Building CPython

BartC bc at freeuk.com
Thu May 14 13:32:17 EDT 2015


On 14/05/2015 18:11, Chris Angelico wrote:
> On Fri, May 15, 2015 at 3:02 AM, BartC <bc at freeuk.com> wrote:

>> I hope there's a quicker way of re-building an executable after a minor
>> source file change, otherwise doing any sort of development is going to be
>> impractical.)
>
> The whole point of 'make' is to rebuild only the parts that need to be
> rebuilt (either they've changed, or they depend on something that was
> changed). Sometimes practically everything needs to be rebuilt, if you
> do some really fundamental change, but generally not.
>
> The three parts to the build process are:
>
> 1) make - actually generate an executable. Takes ages the first time,
> will be a lot quicker if you haven't changed much.
> 2) make test - run the entire test suite. Takes just as long every
> time, but most of it won't have changed.
> 3) make install (needs root access, so probably 'sudo make install') -
> install this as your primary build of Python.
>
> When you start tinkering, I suggest just running make; rerunning the
> test suite isn't necessary till you're all done, and even then it's
> only important for making sure that your change hasn't broken anything
> anywhere else. Test your actual changes by simply running the
> freshly-built Python - most likely that'll be "./python".

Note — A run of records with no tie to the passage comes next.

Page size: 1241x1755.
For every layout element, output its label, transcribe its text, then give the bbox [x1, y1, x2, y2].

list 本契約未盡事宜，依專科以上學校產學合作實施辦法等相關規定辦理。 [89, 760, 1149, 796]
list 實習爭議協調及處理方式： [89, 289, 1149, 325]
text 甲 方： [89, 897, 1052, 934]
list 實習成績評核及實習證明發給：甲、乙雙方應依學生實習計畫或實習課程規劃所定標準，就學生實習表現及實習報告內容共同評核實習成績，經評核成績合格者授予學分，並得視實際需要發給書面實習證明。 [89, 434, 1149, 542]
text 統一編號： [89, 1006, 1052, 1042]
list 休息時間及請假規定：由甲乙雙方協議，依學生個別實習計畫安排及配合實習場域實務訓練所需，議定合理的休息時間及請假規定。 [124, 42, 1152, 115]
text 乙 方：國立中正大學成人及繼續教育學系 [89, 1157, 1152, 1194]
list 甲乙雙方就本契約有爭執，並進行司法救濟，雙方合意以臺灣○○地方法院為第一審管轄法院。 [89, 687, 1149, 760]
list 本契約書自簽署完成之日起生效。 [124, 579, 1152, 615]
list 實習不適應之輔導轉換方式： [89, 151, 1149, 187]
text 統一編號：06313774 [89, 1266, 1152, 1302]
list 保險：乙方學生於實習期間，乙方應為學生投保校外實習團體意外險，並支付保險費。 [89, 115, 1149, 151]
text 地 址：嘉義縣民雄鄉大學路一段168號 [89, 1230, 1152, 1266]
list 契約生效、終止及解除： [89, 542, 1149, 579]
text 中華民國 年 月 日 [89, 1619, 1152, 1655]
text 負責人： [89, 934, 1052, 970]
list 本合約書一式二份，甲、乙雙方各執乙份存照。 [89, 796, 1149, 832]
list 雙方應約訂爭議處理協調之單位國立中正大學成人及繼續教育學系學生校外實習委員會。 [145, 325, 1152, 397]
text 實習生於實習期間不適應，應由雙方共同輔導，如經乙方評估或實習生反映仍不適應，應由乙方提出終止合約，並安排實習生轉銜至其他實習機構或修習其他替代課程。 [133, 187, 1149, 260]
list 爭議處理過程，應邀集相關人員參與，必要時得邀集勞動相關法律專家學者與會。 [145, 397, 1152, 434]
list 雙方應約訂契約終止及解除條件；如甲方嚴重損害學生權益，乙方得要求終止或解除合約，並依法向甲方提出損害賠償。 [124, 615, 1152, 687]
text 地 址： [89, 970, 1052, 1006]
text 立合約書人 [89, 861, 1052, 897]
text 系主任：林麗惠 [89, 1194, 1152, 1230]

OK, thanks. I didn't even know where the executable was put! Now I don't 
need 'make install', while 'make test' I won't bother with any more.

Making a small change and typing 'make' took 5 seconds, which is 
reasonable enough (although I had to use the copy of the source in 
Windows to find where the main.c file I needed was located).

Now Python 3.4.3 says "Bart's Python".